(Data provided Opens)

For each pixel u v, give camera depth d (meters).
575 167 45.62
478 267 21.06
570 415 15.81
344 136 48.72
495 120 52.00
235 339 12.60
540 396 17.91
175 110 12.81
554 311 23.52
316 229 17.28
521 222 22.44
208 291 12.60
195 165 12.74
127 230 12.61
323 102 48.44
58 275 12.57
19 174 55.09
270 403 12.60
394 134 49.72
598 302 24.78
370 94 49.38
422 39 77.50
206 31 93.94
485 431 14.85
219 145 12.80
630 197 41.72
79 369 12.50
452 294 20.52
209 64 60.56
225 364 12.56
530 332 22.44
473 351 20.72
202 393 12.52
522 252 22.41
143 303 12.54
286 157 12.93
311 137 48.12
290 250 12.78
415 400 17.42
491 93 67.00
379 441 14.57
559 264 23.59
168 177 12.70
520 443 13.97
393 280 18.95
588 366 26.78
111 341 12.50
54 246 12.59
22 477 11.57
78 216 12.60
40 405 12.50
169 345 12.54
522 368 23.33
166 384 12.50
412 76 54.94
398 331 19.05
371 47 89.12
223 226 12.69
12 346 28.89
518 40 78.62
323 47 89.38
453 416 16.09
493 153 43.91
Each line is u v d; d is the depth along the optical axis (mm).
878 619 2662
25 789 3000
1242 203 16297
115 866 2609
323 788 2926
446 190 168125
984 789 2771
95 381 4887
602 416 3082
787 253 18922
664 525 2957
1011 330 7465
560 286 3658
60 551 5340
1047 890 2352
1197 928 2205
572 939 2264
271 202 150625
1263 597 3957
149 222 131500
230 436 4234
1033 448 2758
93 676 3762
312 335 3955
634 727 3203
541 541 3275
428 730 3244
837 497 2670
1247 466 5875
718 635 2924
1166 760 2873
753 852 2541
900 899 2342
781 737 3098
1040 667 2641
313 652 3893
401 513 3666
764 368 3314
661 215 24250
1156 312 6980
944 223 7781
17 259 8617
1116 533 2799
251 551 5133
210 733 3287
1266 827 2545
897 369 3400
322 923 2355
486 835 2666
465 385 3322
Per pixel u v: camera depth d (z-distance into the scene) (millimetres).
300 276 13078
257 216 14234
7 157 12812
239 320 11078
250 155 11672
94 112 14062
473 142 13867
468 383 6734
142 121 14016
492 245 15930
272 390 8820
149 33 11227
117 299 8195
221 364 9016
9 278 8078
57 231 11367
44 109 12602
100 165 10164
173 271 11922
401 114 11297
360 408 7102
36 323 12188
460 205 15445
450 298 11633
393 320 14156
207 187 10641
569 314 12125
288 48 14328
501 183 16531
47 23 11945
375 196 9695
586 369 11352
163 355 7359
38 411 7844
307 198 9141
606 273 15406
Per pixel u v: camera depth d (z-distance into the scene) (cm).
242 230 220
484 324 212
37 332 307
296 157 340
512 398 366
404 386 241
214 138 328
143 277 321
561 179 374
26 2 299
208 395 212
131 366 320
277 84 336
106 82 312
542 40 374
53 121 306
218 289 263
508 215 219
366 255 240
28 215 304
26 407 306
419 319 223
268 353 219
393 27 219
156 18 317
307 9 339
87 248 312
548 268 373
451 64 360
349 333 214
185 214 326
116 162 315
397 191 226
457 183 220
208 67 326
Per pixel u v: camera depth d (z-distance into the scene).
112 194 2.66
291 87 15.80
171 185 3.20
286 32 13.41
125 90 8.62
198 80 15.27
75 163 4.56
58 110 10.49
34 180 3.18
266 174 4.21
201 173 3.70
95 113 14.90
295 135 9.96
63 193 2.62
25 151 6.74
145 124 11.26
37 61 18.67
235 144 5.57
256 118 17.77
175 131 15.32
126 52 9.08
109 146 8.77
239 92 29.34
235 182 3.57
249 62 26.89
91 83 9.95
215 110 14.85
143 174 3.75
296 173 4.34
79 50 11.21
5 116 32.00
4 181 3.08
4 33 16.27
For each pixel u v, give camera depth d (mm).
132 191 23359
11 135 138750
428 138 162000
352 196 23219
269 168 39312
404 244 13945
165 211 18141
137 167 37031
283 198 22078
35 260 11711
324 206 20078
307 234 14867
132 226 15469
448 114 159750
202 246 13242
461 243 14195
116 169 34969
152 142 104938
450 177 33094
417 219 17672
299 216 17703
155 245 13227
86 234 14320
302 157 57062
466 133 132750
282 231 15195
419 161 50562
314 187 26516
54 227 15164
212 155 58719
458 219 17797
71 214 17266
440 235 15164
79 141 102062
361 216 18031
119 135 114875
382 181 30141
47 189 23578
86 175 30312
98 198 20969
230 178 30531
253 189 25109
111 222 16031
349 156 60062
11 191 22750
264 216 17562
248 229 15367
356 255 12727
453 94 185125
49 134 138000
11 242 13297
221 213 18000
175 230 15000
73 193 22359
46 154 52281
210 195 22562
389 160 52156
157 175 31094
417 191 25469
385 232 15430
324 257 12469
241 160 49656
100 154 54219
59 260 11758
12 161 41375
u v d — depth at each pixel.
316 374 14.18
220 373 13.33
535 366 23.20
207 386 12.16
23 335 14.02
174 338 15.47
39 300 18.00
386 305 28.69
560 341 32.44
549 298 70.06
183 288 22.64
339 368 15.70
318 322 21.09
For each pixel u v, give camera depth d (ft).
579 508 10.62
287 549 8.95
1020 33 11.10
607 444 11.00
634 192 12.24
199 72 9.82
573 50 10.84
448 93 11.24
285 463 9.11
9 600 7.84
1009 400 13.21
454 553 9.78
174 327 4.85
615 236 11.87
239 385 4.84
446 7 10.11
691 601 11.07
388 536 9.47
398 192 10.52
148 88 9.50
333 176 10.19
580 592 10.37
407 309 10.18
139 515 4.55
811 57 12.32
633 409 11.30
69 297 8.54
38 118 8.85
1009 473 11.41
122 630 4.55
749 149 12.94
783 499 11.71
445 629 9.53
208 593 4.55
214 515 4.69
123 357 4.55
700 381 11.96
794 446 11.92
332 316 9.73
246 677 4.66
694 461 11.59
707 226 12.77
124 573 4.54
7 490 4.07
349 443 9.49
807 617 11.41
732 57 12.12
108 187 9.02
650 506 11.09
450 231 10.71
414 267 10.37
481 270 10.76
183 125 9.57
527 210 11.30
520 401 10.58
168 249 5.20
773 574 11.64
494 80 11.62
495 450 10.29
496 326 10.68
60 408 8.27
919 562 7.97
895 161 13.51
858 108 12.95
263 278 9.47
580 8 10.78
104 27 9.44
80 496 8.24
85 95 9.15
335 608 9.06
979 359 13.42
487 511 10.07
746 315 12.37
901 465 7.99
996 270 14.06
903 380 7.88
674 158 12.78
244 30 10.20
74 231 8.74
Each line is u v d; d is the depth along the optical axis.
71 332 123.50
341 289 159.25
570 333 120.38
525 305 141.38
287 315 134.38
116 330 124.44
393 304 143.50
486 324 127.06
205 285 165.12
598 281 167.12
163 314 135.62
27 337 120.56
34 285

(Data provided Closes)

— What you should do —
Starting with the first line of the listing above, copy each line exactly until you have copied the line containing "117 299 8195". Stop there.

— Answer area —
For each pixel u v, give camera depth d (meters).
575 167 45.62
478 267 21.06
570 415 15.81
344 136 48.72
495 120 52.00
235 339 12.60
540 396 17.91
175 110 12.81
554 311 23.52
316 229 17.28
521 222 22.44
208 291 12.60
195 165 12.74
127 230 12.61
323 102 48.44
58 275 12.57
19 174 55.09
270 403 12.60
394 134 49.72
598 302 24.78
370 94 49.38
422 39 77.50
206 31 93.94
485 431 14.85
219 145 12.80
630 197 41.72
79 369 12.50
452 294 20.52
209 64 60.56
225 364 12.56
530 332 22.44
473 351 20.72
202 393 12.52
522 252 22.41
143 303 12.54
286 157 12.93
311 137 48.12
290 250 12.78
415 400 17.42
491 93 67.00
379 441 14.57
559 264 23.59
168 177 12.70
520 443 13.97
393 280 18.95
588 366 26.78
111 341 12.50
54 246 12.59
22 477 11.57
78 216 12.60
40 405 12.50
169 345 12.54
522 368 23.33
166 384 12.50
412 76 54.94
398 331 19.05
371 47 89.12
223 226 12.69
12 346 28.89
518 40 78.62
323 47 89.38
453 416 16.09
493 153 43.91
Each line is u v d; d is the depth along the optical axis (mm).
878 619 2662
25 789 3000
1242 203 16297
115 866 2609
323 788 2926
446 190 168125
984 789 2771
95 381 4887
602 416 3082
787 253 18922
664 525 2957
1011 330 7465
560 286 3658
60 551 5340
1047 890 2352
1197 928 2205
572 939 2264
271 202 150625
1263 597 3957
149 222 131500
230 436 4234
1033 448 2758
93 676 3762
312 335 3955
634 727 3203
541 541 3275
428 730 3244
837 497 2670
1247 466 5875
718 635 2924
1166 760 2873
753 852 2541
900 899 2342
781 737 3098
1040 667 2641
313 652 3893
401 513 3666
764 368 3314
661 215 24250
1156 312 6980
944 223 7781
17 259 8617
1116 533 2799
251 551 5133
210 733 3287
1266 827 2545
897 369 3400
322 923 2355
486 835 2666
465 385 3322
Per pixel u v: camera depth d (z-distance into the scene) (millimetres).
300 276 13078
257 216 14234
7 157 12812
239 320 11078
250 155 11672
94 112 14062
473 142 13867
468 383 6734
142 121 14016
492 245 15930
272 390 8820
149 33 11227
117 299 8195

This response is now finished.